WORK TO COMPLETE -> From the entries that follow, gather each line holding the word "українців".

(Records from a data source)
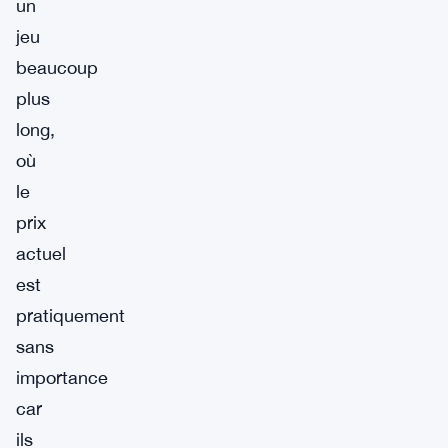
un
jeu
beaucoup
plus
long,
où
le
prix
actuel
est
pratiquement
sans
importance
car
ils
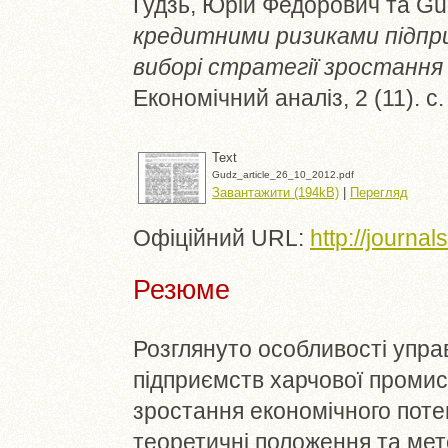
Гудзь, Юрій Федорович
та
Gud
кредитними ризиками підпр
виборі стратегії зростання
Економічний аналіз, 2 (11). с
Text
Gudz_article_26_10_2012.pdf
Завантажити (194kB)
|
Перегляд
Офіційний URL:
http://journal
Резюме
Розглянуто особливості упр
підприємств харчової промисл
зростання економічного потен
теоретичні положення та мет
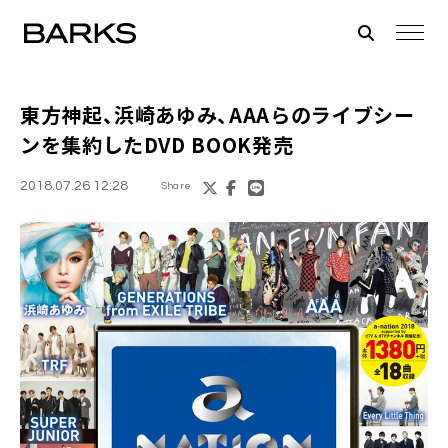
東方神起、浜崎あゆみ、AAA
らのライブシー
ンを集約したDVD BOOK発売
2018.07.26 12:28
Share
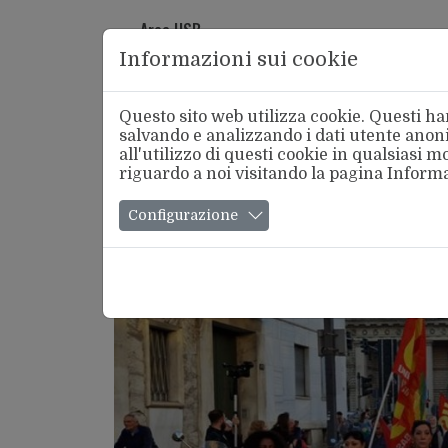
Area USB
Informazioni sui cookie
Questo sito web utilizza cookie. Questi han
salvando e analizzando i dati utente anoni
all'utilizzo di questi cookie in qualsiasi
riguardo a noi visitando la pagina
Informa
Chi Si
Configurazione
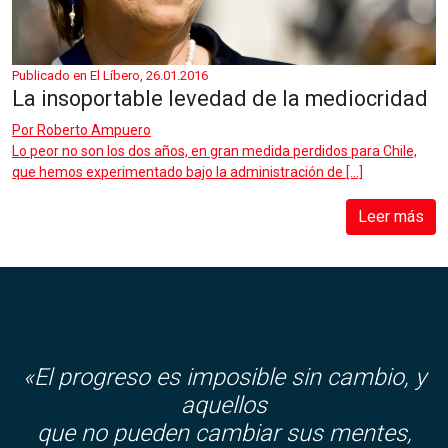
Publicado en El Líbero, 26.01.2016
La insoportable levedad de la mediocridad
Por
Roberto Ampuero
Lo peor no son los dos años, en gran medida perdidos para Chile,
que hemos experimentado bajo la administración de […]
Leer más
«El progreso es imposible sin cambio, y
aquellos
que no pueden cambiar sus mentes,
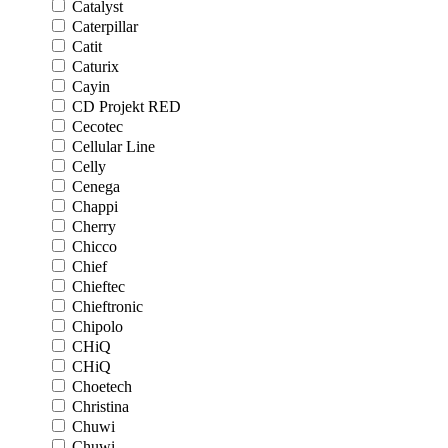
Catalyst
Caterpillar
Catit
Caturix
Cayin
CD Projekt RED
Cecotec
Cellular Line
Celly
Cenega
Chappi
Cherry
Chicco
Chief
Chieftec
Chieftronic
Chipolo
CHiQ
CHiQ
Choetech
Christina
Chuwi
Chuwi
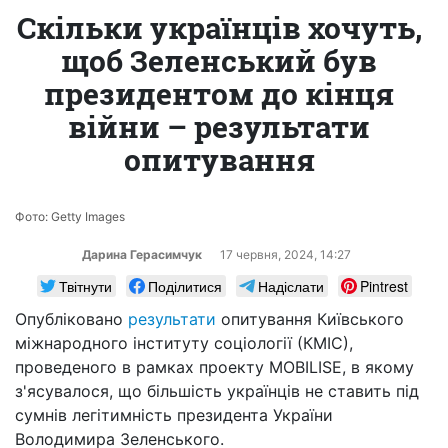
Скільки українців хочуть,
щоб Зеленський був
президентом до кінця
війни – результати
опитування
Фото: Getty Images
Дарина Герасимчук
17 червня, 2024, 14:27
Твітнути
Поділитися
Надіслати
Pintrest
Опубліковано
результати
опитування Київського
міжнародного інституту соціології (КМІС),
проведеного в рамках проекту MOBILISE, в якому
з'ясувалося, що більшість українців не ставить під
сумнів легітимність президента України
Володимира Зеленського.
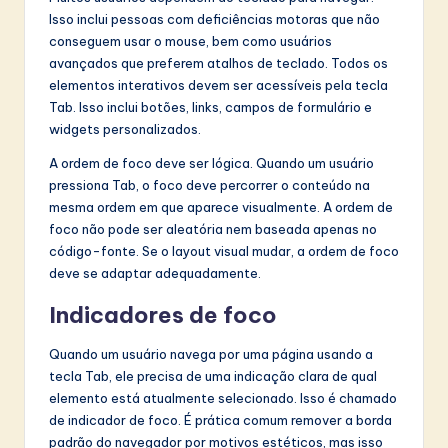
Isso inclui pessoas com deficiências motoras que não
conseguem usar o mouse, bem como usuários
avançados que preferem atalhos de teclado. Todos os
elementos interativos devem ser acessíveis pela tecla
Tab. Isso inclui botões, links, campos de formulário e
widgets personalizados.
A ordem de foco deve ser lógica. Quando um usuário
pressiona Tab, o foco deve percorrer o conteúdo na
mesma ordem em que aparece visualmente. A ordem de
foco não pode ser aleatória nem baseada apenas no
código-fonte. Se o layout visual mudar, a ordem de foco
deve se adaptar adequadamente.
Indicadores de foco
Quando um usuário navega por uma página usando a
tecla Tab, ele precisa de uma indicação clara de qual
elemento está atualmente selecionado. Isso é chamado
de indicador de foco. É prática comum remover a borda
padrão do navegador por motivos estéticos, mas isso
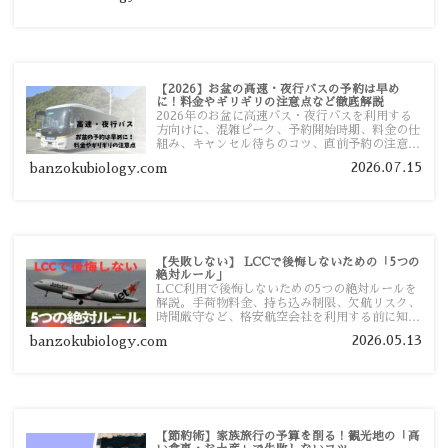
【2026】お盆の高速・夜行バスの予約は早め
に！料金やギリギリの注意点など徹底解説
2026年のお盆に高速バス・夜行バスを利用する
方向けに、混雑ピーク、予約開始時期、料金の仕
組み、キャンセル待ちのコツ、直前予約の注意点
まで詳しく解説します。
2026.07.15
banzokubiology.com
【失敗しない】 LCCで後悔しないための「5つの
絶対ルール」
LCC利用で後悔しないための5つの絶対ルールを
解説。手荷物料金、持ち込み制限、欠航リスク、
時間厳守など、格安航空会社を利用する前に知っ
ておきたい注意点を旅行者向けに詳しく紹介しま
2026.05.13
banzokubiology.com
す。
【節約術】家族旅行の予算を削る！観光地の「高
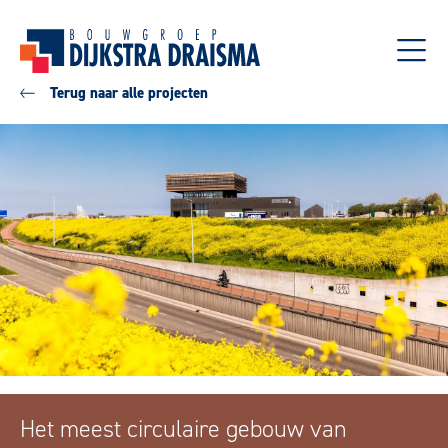
Terug naar alle projecten
Het meest circulaire gebouw van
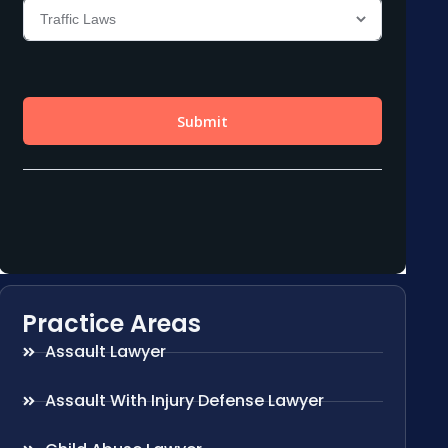
Practice Areas
Assault Lawyer
Assault With Injury Defense Lawyer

YOUR RESPONSE ->
Скільки українців хочуть,
з'ясувалося, що більшість українців не ставить під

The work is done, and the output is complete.